(Records of where elements show up)
★ ★ ★
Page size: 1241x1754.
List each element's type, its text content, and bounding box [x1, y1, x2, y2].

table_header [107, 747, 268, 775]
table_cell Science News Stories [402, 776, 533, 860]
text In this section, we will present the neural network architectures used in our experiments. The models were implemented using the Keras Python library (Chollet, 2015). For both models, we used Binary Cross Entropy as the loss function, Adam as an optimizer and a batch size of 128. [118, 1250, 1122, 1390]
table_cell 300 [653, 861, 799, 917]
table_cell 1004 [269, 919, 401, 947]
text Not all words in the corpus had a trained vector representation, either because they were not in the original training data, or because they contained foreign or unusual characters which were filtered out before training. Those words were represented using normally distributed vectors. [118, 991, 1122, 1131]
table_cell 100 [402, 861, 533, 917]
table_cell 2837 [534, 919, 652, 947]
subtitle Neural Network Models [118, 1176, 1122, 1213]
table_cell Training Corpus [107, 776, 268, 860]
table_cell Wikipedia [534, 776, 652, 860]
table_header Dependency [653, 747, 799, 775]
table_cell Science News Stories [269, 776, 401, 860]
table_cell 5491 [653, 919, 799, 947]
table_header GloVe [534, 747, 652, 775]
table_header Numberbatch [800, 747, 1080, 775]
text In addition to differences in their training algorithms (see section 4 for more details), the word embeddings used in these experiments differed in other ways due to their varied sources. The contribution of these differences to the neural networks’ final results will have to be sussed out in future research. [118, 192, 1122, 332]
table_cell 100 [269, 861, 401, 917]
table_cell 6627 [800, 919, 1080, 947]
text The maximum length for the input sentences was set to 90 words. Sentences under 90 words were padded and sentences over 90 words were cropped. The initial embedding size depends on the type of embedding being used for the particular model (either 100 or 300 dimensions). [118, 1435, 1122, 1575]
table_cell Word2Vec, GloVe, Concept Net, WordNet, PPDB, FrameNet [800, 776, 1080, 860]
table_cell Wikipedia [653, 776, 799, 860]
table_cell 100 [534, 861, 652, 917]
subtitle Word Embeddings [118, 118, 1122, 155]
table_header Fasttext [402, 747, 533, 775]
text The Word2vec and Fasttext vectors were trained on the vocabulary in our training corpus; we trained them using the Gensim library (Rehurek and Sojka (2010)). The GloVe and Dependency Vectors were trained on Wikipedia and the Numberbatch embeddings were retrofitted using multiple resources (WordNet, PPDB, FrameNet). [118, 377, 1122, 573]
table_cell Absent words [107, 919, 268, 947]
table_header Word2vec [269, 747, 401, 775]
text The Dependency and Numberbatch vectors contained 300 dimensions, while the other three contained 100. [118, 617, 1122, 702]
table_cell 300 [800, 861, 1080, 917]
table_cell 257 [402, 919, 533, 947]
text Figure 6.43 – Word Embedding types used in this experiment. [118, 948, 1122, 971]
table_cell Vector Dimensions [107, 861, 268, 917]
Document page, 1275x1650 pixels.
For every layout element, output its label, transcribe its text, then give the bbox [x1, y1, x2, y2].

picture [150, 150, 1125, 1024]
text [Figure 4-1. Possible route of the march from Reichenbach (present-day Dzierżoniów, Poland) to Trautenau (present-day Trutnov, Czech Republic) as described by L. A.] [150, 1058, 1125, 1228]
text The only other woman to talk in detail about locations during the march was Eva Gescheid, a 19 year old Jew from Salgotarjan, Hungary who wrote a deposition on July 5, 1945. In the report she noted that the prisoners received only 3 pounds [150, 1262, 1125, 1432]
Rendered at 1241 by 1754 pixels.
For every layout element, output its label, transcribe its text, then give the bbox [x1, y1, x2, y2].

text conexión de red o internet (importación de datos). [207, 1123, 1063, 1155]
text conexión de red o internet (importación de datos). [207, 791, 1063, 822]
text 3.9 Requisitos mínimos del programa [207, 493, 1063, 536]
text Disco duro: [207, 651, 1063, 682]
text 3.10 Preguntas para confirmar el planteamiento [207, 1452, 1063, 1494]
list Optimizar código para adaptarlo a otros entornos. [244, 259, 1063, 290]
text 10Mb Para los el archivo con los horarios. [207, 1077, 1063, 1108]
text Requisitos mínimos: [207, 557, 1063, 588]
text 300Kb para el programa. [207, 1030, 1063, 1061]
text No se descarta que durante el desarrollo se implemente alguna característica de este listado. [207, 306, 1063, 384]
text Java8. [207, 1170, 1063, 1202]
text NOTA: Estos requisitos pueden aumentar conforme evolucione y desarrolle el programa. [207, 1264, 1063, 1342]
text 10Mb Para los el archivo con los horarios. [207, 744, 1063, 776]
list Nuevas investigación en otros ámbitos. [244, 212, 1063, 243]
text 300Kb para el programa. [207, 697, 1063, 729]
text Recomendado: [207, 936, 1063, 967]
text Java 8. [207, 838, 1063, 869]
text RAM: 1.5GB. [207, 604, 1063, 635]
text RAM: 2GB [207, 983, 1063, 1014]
★ ★ ★
Task instructions
Reproduce the material above line for line, with no changes.

Full answer
Page size: 1241x1754.
List each element's type, its text content, and bounding box [x1, y1, x2, y2].

table_header [107, 747, 268, 775]
table_cell Science News Stories [402, 776, 533, 860]
text In this section, we will present the neural network architectures used in our experiments. The models were implemented using the Keras Python library (Chollet, 2015). For both models, we used Binary Cross Entropy as the loss function, Adam as an optimizer and a batch size of 128. [118, 1250, 1122, 1390]
table_cell 300 [653, 861, 799, 917]
table_cell 1004 [269, 919, 401, 947]
text Not all words in the corpus had a trained vector representation, either because they were not in the original training data, or because they contained foreign or unusual characters which were filtered out before training. Those words were represented using normally distributed vectors. [118, 991, 1122, 1131]
table_cell 100 [402, 861, 533, 917]
table_cell 2837 [534, 919, 652, 947]
subtitle Neural Network Models [118, 1176, 1122, 1213]
table_cell Training Corpus [107, 776, 268, 860]
table_cell Wikipedia [534, 776, 652, 860]
table_header Dependency [653, 747, 799, 775]
table_cell Science News Stories [269, 776, 401, 860]
table_cell 5491 [653, 919, 799, 947]
table_header GloVe [534, 747, 652, 775]
table_header Numberbatch [800, 747, 1080, 775]
text In addition to differences in their training algorithms (see section 4 for more details), the word embeddings used in these experiments differed in other ways due to their varied sources. The contribution of these differences to the neural networks’ final results will have to be sussed out in future research. [118, 192, 1122, 332]
table_cell 100 [269, 861, 401, 917]
table_cell 6627 [800, 919, 1080, 947]
text The maximum length for the input sentences was set to 90 words. Sentences under 90 words were padded and sentences over 90 words were cropped. The initial embedding size depends on the type of embedding being used for the particular model (either 100 or 300 dimensions). [118, 1435, 1122, 1575]
table_cell Word2Vec, GloVe, Concept Net, WordNet, PPDB, FrameNet [800, 776, 1080, 860]
table_cell Wikipedia [653, 776, 799, 860]
table_cell 100 [534, 861, 652, 917]
subtitle Word Embeddings [118, 118, 1122, 155]
table_header Fasttext [402, 747, 533, 775]
text The Word2vec and Fasttext vectors were trained on the vocabulary in our training corpus; we trained them using the Gensim library (Rehurek and Sojka (2010)). The GloVe and Dependency Vectors were trained on Wikipedia and the Numberbatch embeddings were retrofitted using multiple resources (WordNet, PPDB, FrameNet). [118, 377, 1122, 573]
table_cell Absent words [107, 919, 268, 947]
table_header Word2vec [269, 747, 401, 775]
text The Dependency and Numberbatch vectors contained 300 dimensions, while the other three contained 100. [118, 617, 1122, 702]
table_cell 300 [800, 861, 1080, 917]
table_cell 257 [402, 919, 533, 947]
text Figure 6.43 – Word Embedding types used in this experiment. [118, 948, 1122, 971]
table_cell Vector Dimensions [107, 861, 268, 917]
Document page, 1275x1650 pixels.
For every layout element, output its label, transcribe its text, then give the bbox [x1, y1, x2, y2].

picture [150, 150, 1125, 1024]
text [Figure 4-1. Possible route of the march from Reichenbach (present-day Dzierżoniów, Poland) to Trautenau (present-day Trutnov, Czech Republic) as described by L. A.] [150, 1058, 1125, 1228]
text The only other woman to talk in detail about locations during the march was Eva Gescheid, a 19 year old Jew from Salgotarjan, Hungary who wrote a deposition on July 5, 1945. In the report she noted that the prisoners received only 3 pounds [150, 1262, 1125, 1432]
Rendered at 1241 by 1754 pixels.
For every layout element, output its label, transcribe its text, then give the bbox [x1, y1, x2, y2].

text conexión de red o internet (importación de datos). [207, 1123, 1063, 1155]
text conexión de red o internet (importación de datos). [207, 791, 1063, 822]
text 3.9 Requisitos mínimos del programa [207, 493, 1063, 536]
text Disco duro: [207, 651, 1063, 682]
text 3.10 Preguntas para confirmar el planteamiento [207, 1452, 1063, 1494]
list Optimizar código para adaptarlo a otros entornos. [244, 259, 1063, 290]
text 10Mb Para los el archivo con los horarios. [207, 1077, 1063, 1108]
text Requisitos mínimos: [207, 557, 1063, 588]
text 300Kb para el programa. [207, 1030, 1063, 1061]
text No se descarta que durante el desarrollo se implemente alguna característica de este listado. [207, 306, 1063, 384]
text Java8. [207, 1170, 1063, 1202]
text NOTA: Estos requisitos pueden aumentar conforme evolucione y desarrolle el programa. [207, 1264, 1063, 1342]
text 10Mb Para los el archivo con los horarios. [207, 744, 1063, 776]
list Nuevas investigación en otros ámbitos. [244, 212, 1063, 243]
text 300Kb para el programa. [207, 697, 1063, 729]
text Recomendado: [207, 936, 1063, 967]
text Java 8. [207, 838, 1063, 869]
text RAM: 1.5GB. [207, 604, 1063, 635]
text RAM: 2GB [207, 983, 1063, 1014]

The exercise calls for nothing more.